● **TASKS TO COMPLETE**:
1. Answer these questions from the passage on the Roger Corman documentary:
(a) How many movies does the passage credit to Corman?
(b) Who made the documentary?
(c) What is the documentary's full title?
2. In the records, render the stretch from the line containing "készült el. A" through the line containing "06 20 987 87 86" as a numbered list, omitting any blank lines.

● **PAGE TEXT**:

━━━━━━━━━━━━━━━━━━━━

The irony is undeniable: a documentary about Roger Corman, a Hollywood maverick with over 400 movies to his credit, made by an unproven, first-time filmmaker. In recounting the colorful, storied career of genre movie master Corman, Alex Stapleton took on a Herculean task, setting out to reflect upon the man’s dominance throughout the 1960s and ’70s through the firsthand memories of Martin Scorsese, Jack Nicholson, Ron Howard, Robert De Niro, and countless others.

It only takes one viewing of Corman’s World: Exploits Of A Hollywood Rebel (opening in limited release today) to acknowledge the fact that Stapleton’s efforts delivered a rousing success of a film. Funny, insightful, and extremely entertaining, Corman’s World unites some of Hollywood’s biggest names to show admiration to one of the industry’s most underappreciated shotcallers, the king of schlocky B-movies.

━━━━━━━━━━━━━━━━━━━━

● **EXERCISE MATERIALS**:
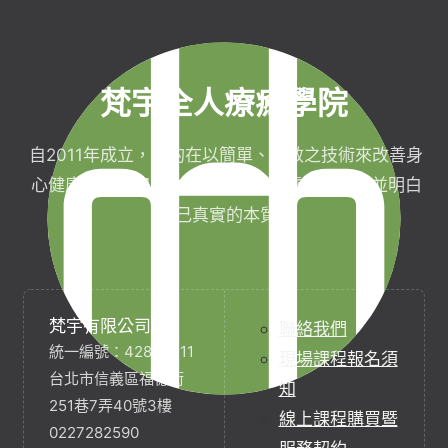
梵宇全人療癒學院
自2011年成立，目的在以簡單、有效之技術來改善身
心健康，協助完成生命目標與實現靈性生活，並明白
自己真實的本質。
梵宇有限公司
聯絡我們
統一編號：42854211
現場課程報名須
台北市信義區福德街
知
251巷7弄40號3樓
線上課程購買暨
0227282590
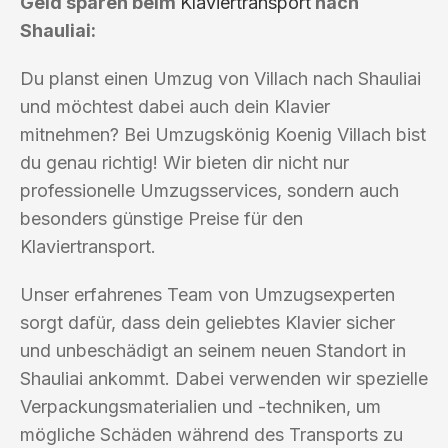
Geld sparen beim
Klaviertransport
nach
Shauliai:
Du planst einen Umzug von Villach nach Shauliai
und möchtest dabei auch dein Klavier
mitnehmen? Bei Umzugskönig Koenig Villach bist
du genau richtig! Wir bieten dir nicht nur
professionelle Umzugsservices, sondern auch
besonders günstige Preise für den
Klaviertransport.
Unser erfahrenes Team von Umzugsexperten
sorgt dafür, dass dein geliebtes Klavier sicher
und unbeschädigt an seinem neuen Standort in
Shauliai ankommt. Dabei verwenden wir spezielle
Verpackungsmaterialien und -techniken, um
mögliche Schäden während des Transports zu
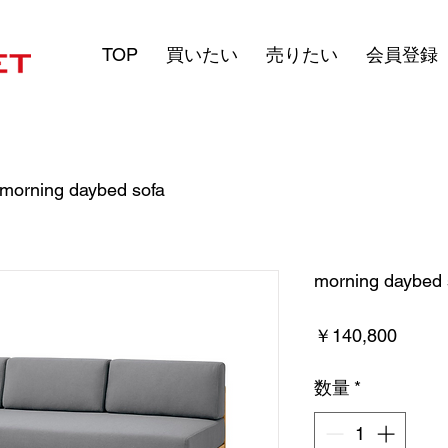
TOP
買いたい
売りたい
会員登録
morning daybed sofa
morning daybed 
価
￥140,800
格
数量
*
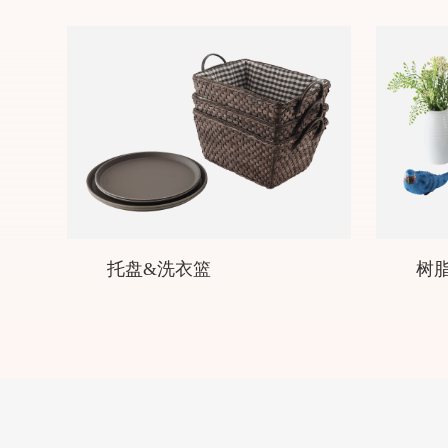
托盘&洗衣篮
树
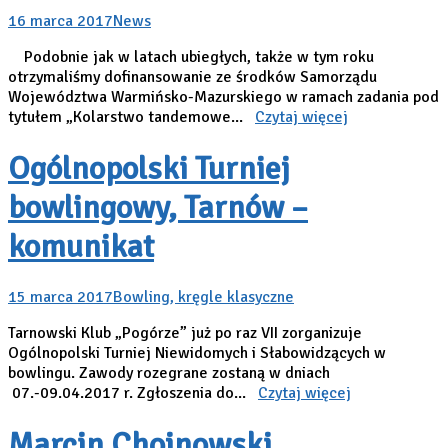
16 marca 2017
News
Podobnie jak w latach ubiegłych, także w tym roku
otrzymaliśmy dofinansowanie ze środków Samorządu
Województwa Warmińsko-Mazurskiego w ramach zadania pod
tytułem „Kolarstwo tandemowe...
Czytaj więcej
Ogólnopolski Turniej
bowlingowy, Tarnów –
komunikat
15 marca 2017
Bowling, kręgle klasyczne
Tarnowski Klub „Pogórze” już po raz VII zorganizuje
Ogólnopolski Turniej Niewidomych i Słabowidzących w
bowlingu. Zawody rozegrane zostaną w dniach
07.-09.04.2017 r. Zgłoszenia do...
Czytaj więcej
Marcin Chojnowski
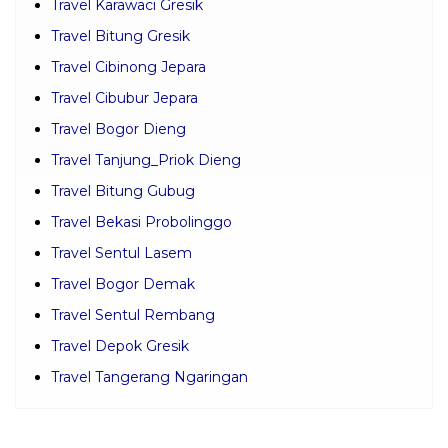
Travel Karawaci Gresik
Travel Bitung Gresik
Travel Cibinong Jepara
Travel Cibubur Jepara
Travel Bogor Dieng
Travel Tanjung_Priok Dieng
Travel Bitung Gubug
Travel Bekasi Probolinggo
Travel Sentul Lasem
Travel Bogor Demak
Travel Sentul Rembang
Travel Depok Gresik
Travel Tangerang Ngaringan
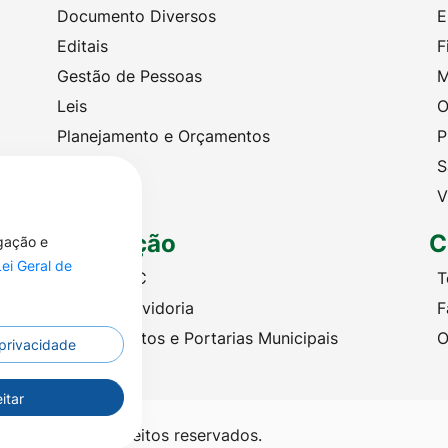
Documento Diversos
E
Editais
F
Gestão de Pessoas
M
Leis
O
Planejamento e Orçamentos
P
Portarias
S
Licitações
V
Legislação
C
egação e
Lei Geral de
Criação SIC
T
Criação Ouvidoria
F
Leis, Decretos e Portarias Municipais
O
 privacidade
itar
ré - Todos os direitos reservados.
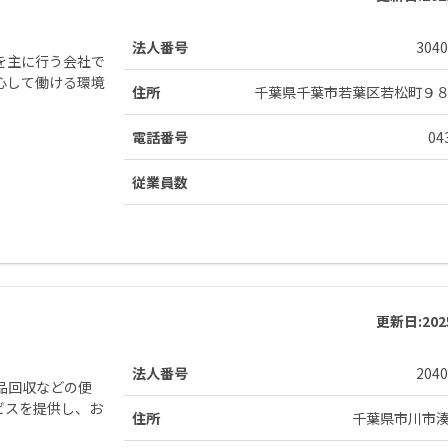
法人番号
3040
を主に行う会社で
心して働ける環境
住所
千葉県千葉市若葉区若松町９
電話番号
04
従業員数
更新日:
20
法人番号
2040
品回収などの便
ビスを提供し、お
住所
千葉県市川市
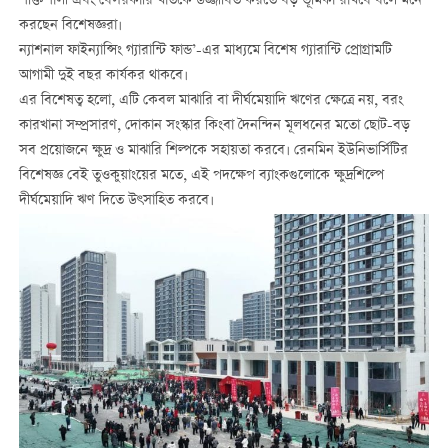
শক্তিশালী এবং বেসরকারি খাতকে উজ্জীবিত করতে বড় ভূমিকা রাখবে বলে মনে
করছেন বিশেষজ্ঞরা।
ন্যাশনাল ফাইন্যান্সিং গ্যারান্টি ফান্ড’-এর মাধ্যমে বিশেষ গ্যারান্টি প্রোগ্রামটি
আগামী দুই বছর কার্যকর থাকবে।
এর বিশেষত্ব হলো, এটি কেবল মাঝারি বা দীর্ঘমেয়াদি ঋণের ক্ষেত্রে নয়, বরং
কারখানা সম্প্রসারণ, দোকান সংস্কার কিংবা দৈনন্দিন মূলধনের মতো ছোট-বড়
সব প্রয়োজনে ক্ষুদ্র ও মাঝারি শিল্পকে সহায়তা করবে। রেনমিন ইউনিভার্সিটির
বিশেষজ্ঞ বেই তুওকুয়াংয়ের মতে, এই পদক্ষেপ ব্যাংকগুলোকে ক্ষুদ্রশিল্পে
দীর্ঘমেয়াদি ঋণ দিতে উৎসাহিত করবে।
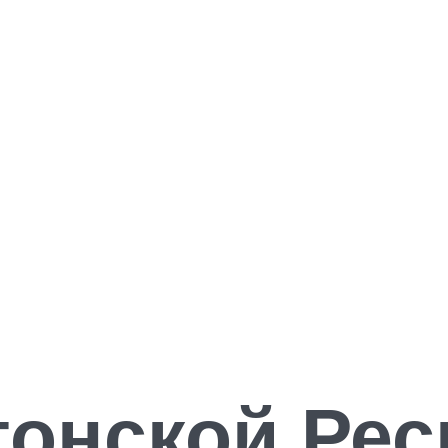
тонской Рес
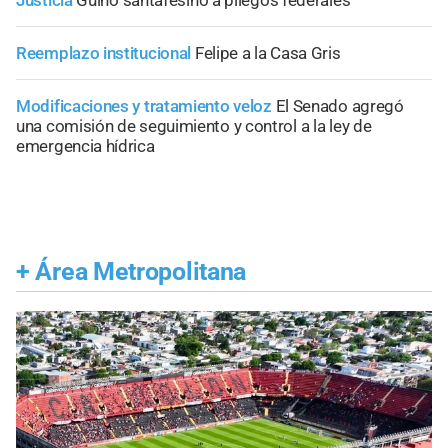
Justicia
Guiño santafesino a pliegos federales
Reemplazo institucional
Felipe a la Casa Gris
Modificaciones y tratamiento veloz
El Senado agregó
una comisión de seguimiento y control a la ley de
emergencia hídrica
+
Área Metropolitana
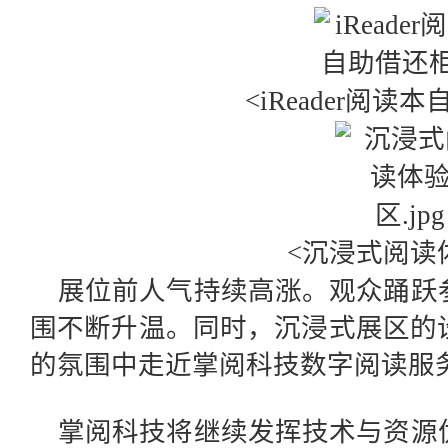
<iReader阅读
<沉浸式阅读
展位前人气持续高涨。观众踊跃
围不断升温。同时，沉浸式展区的
的氛围中走近掌阅科技数字阅读服
掌阅科技将继续发挥技术与资源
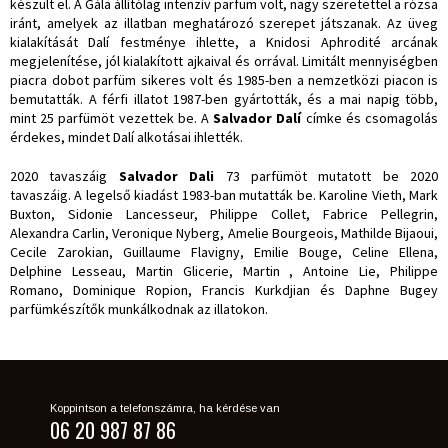
készült el. A Gála állítólag intenzív parfüm volt, nagy szeretettel a rózsa
iránt, amelyek az illatban meghatározó szerepet játszanak. Az üveg
kialakítását Dalí festménye ihlette, a Knidosi Aphrodité arcának
megjelenítése, jól kialakított ajkaival és orrával. Limitált mennyiségben
piacra dobot parfüm sikeres volt és 1985-ben a nemzetközi piacon is
bemutatták. A férfi illatot 1987-ben gyártották, és a mai napig több,
mint 25 parfümöt vezettek be. A
Salvador Dalí
címke és csomagolás
érdekes, mindet Dalí alkotásai ihlették.
2020 tavaszáig
Salvador Dali
73 parfümöt mutatott be 2020
tavaszáig. A legelső kiadást 1983-ban mutatták be. Karoline Vieth, Mark
Buxton, Sidonie Lancesseur, Philippe Collet, Fabrice Pellegrin,
Alexandra Carlin, Veronique Nyberg, Amelie Bourgeois, Mathilde Bijaoui,
Cecile Zarokian, Guillaume Flavigny, Emilie Bouge, Celine Ellena,
Delphine Lesseau, Martin Glicerie, Martin , Antoine Lie, Philippe
Romano, Dominique Ropion, Francis Kurkdjian és Daphne Bugey
parfümkészítők munkálkodnak az illatokon.
Koppintson a telefonszámra, ha kérdése van
06 20 987 87 86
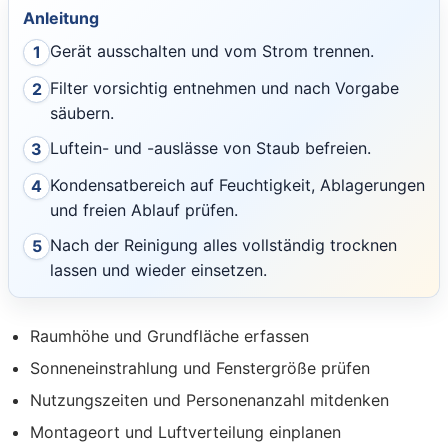
Anleitung
Gerät ausschalten und vom Strom trennen.
1
Filter vorsichtig entnehmen und nach Vorgabe
2
säubern.
Luftein- und -auslässe von Staub befreien.
3
Kondensatbereich auf Feuchtigkeit, Ablagerungen
4
und freien Ablauf prüfen.
Nach der Reinigung alles vollständig trocknen
5
lassen und wieder einsetzen.
Raumhöhe und Grundfläche erfassen
Sonneneinstrahlung und Fenstergröße prüfen
Nutzungszeiten und Personenanzahl mitdenken
Montageort und Luftverteilung einplanen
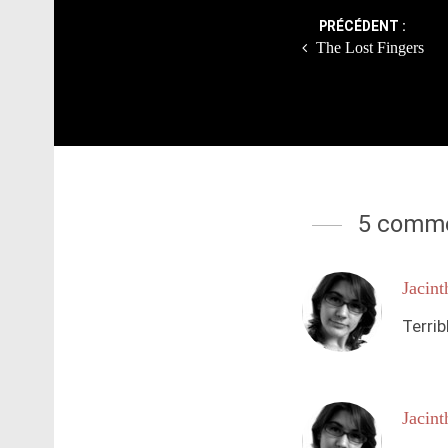
PRÉCÉDENT :
The Lost Fingers
5 comme
Jacint
Terrib
Jacint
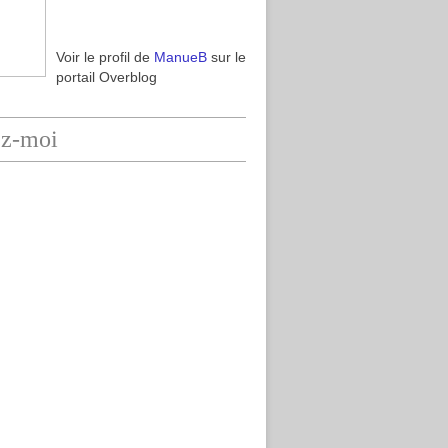
Voir le profil de
ManueB
sur le
portail Overblog
ez-moi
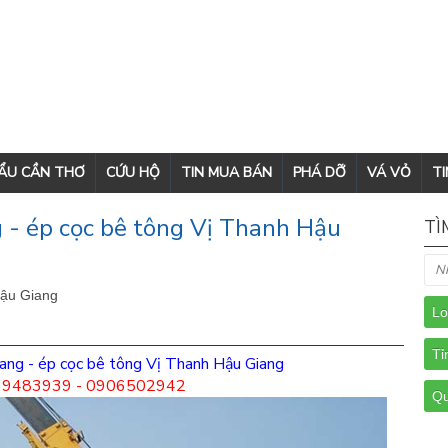
CẨU CẦN THƠ
CỨU HỘ
TIN MUA BÁN
PHÁ DỠ
VÁ VỎ
TI
 - ép cọc bê tông Vị Thanh Hậu
TÌ
Hậu Giang
ang - ép cọc bê tông Vị Thanh Hậu Giang
99483939 - 0906502942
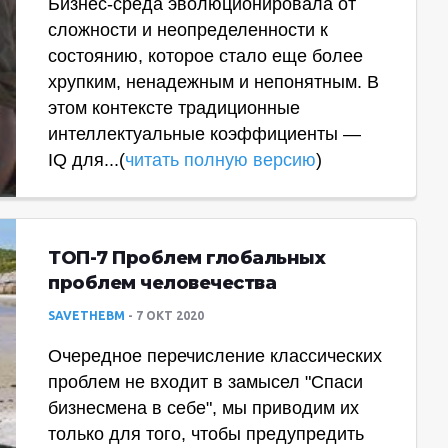
Бизнес-среда эволюционировала от
сложности и неопределенности к
состоянию, которое стало еще более
хрупким, ненадежным и непонятным. В
этом контексте традиционные
интеллектуальные коэффициенты —
IQ для...(
читать полную версию
)
ТОП-7 Проблем глобальных
проблем человечества
SAVETHEBM
7 ОКТ 2020
Очередное перечисление классических
проблем не входит в замысел "Спаси
бизнесмена в себе", мы приводим их
только для того, чтобы предупредить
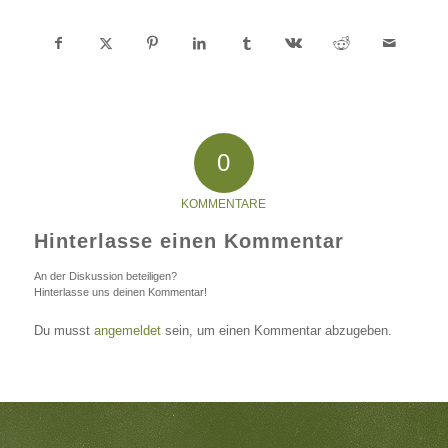
0
KOMMENTARE
Hinterlasse einen Kommentar
An der Diskussion beteiligen?
Hinterlasse uns deinen Kommentar!
Du musst
angemeldet
sein, um einen Kommentar abzugeben.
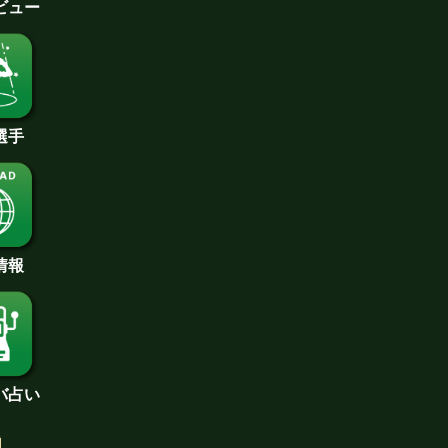
ビュー
選手
情報
バ占い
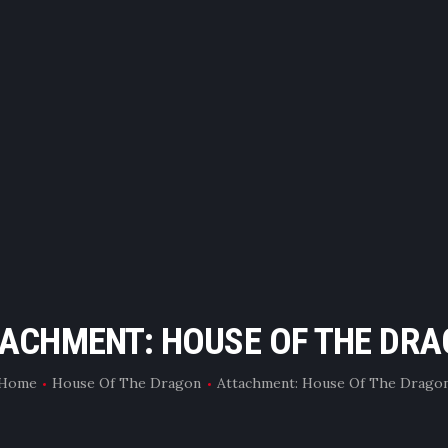
ƏSAS
TƏHSİL
E-CAST
FLIX
İNFO
KİNO VLOG
ACHMENT: HOUSE OF THE DR
Home
House Of The Dragon
Attachment: House Of The Drago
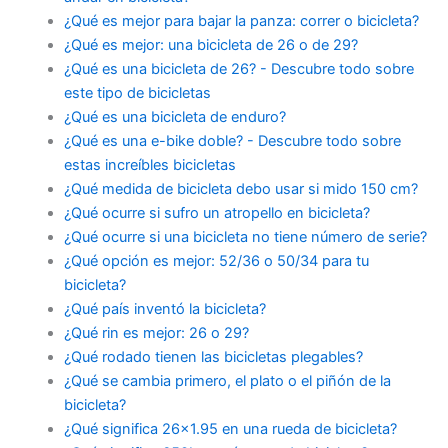
¿Qué es mejor para bajar la panza: correr o bicicleta?
¿Qué es mejor: una bicicleta de 26 o de 29?
¿Qué es una bicicleta de 26? - Descubre todo sobre
este tipo de bicicletas
¿Qué es una bicicleta de enduro?
¿Qué es una e-bike doble? - Descubre todo sobre
estas increíbles bicicletas
¿Qué medida de bicicleta debo usar si mido 150 cm?
¿Qué ocurre si sufro un atropello en bicicleta?
¿Qué ocurre si una bicicleta no tiene número de serie?
¿Qué opción es mejor: 52/36 o 50/34 para tu
bicicleta?
¿Qué país inventó la bicicleta?
¿Qué rin es mejor: 26 o 29?
¿Qué rodado tienen las bicicletas plegables?
¿Qué se cambia primero, el plato o el piñón de la
bicicleta?
¿Qué significa 26x1.95 en una rueda de bicicleta?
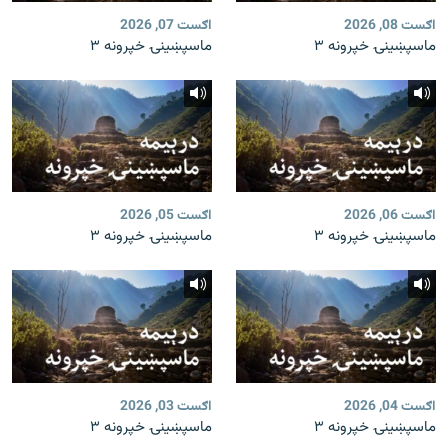
اګست 08, 2026
اګست 07, 2026
ماسپښینۍ خپرونه ۳
ماسپښینۍ خپرونه ۳
اګست 06, 2026
اګست 05, 2026
ماسپښینۍ خپرونه ۳
ماسپښینۍ خپرونه ۳
اګست 04, 2026
اګست 03, 2026
ماسپښینۍ خپرونه ۳
ماسپښینۍ خپرونه ۳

━━━━━━━━━━━━━━━━━━━━

● **ANSWERS FOR THIS EXERCISE**:
1.
(a) Over 400.
(b) Alex Stapleton.
(c) Corman's World: Exploits Of A Hollywood Rebel.

2.
1. készült el. A Gála állítólag intenzív parfüm volt, nagy szeretettel a rózsa
2. iránt, amelyek az illatban meghatározó szerepet játszanak. Az üveg
3. kialakítását Dalí festménye ihlette, a Knidosi Aphrodité arcának
4. megjelenítése, jól kialakított ajkaival és orrával. Limitált mennyiségben
5. piacra dobot parfüm sikeres volt és 1985-ben a nemzetközi piacon is
6. bemutatták. A férfi illatot 1987-ben gyártották, és a mai napig több,
7. mint 25 parfümöt vezettek be. A
8. Salvador Dalí
9. címke és csomagolás
10. érdekes, mindet Dalí alkotásai ihlették.
11. 2020 tavaszáig
12. Salvador Dali
13. 73 parfümöt mutatott be 2020
14. tavaszáig. A legelső kiadást 1983-ban mutatták be. Karoline Vieth, Mark
15. Buxton, Sidonie Lancesseur, Philippe Collet, Fabrice Pellegrin,
16. Alexandra Carlin, Veronique Nyberg, Amelie Bourgeois, Mathilde Bijaoui,
17. Cecile Zarokian, Guillaume Flavigny, Emilie Bouge, Celine Ellena,
18. Delphine Lesseau, Martin Glicerie, Martin , Antoine Lie, Philippe
19. Romano, Dominique Ropion, Francis Kurkdjian és Daphne Bugey
20. parfümkészítők munkálkodnak az illatokon.
21. Koppintson a telefonszámra, ha kérdése van
22. 06 20 987 87 86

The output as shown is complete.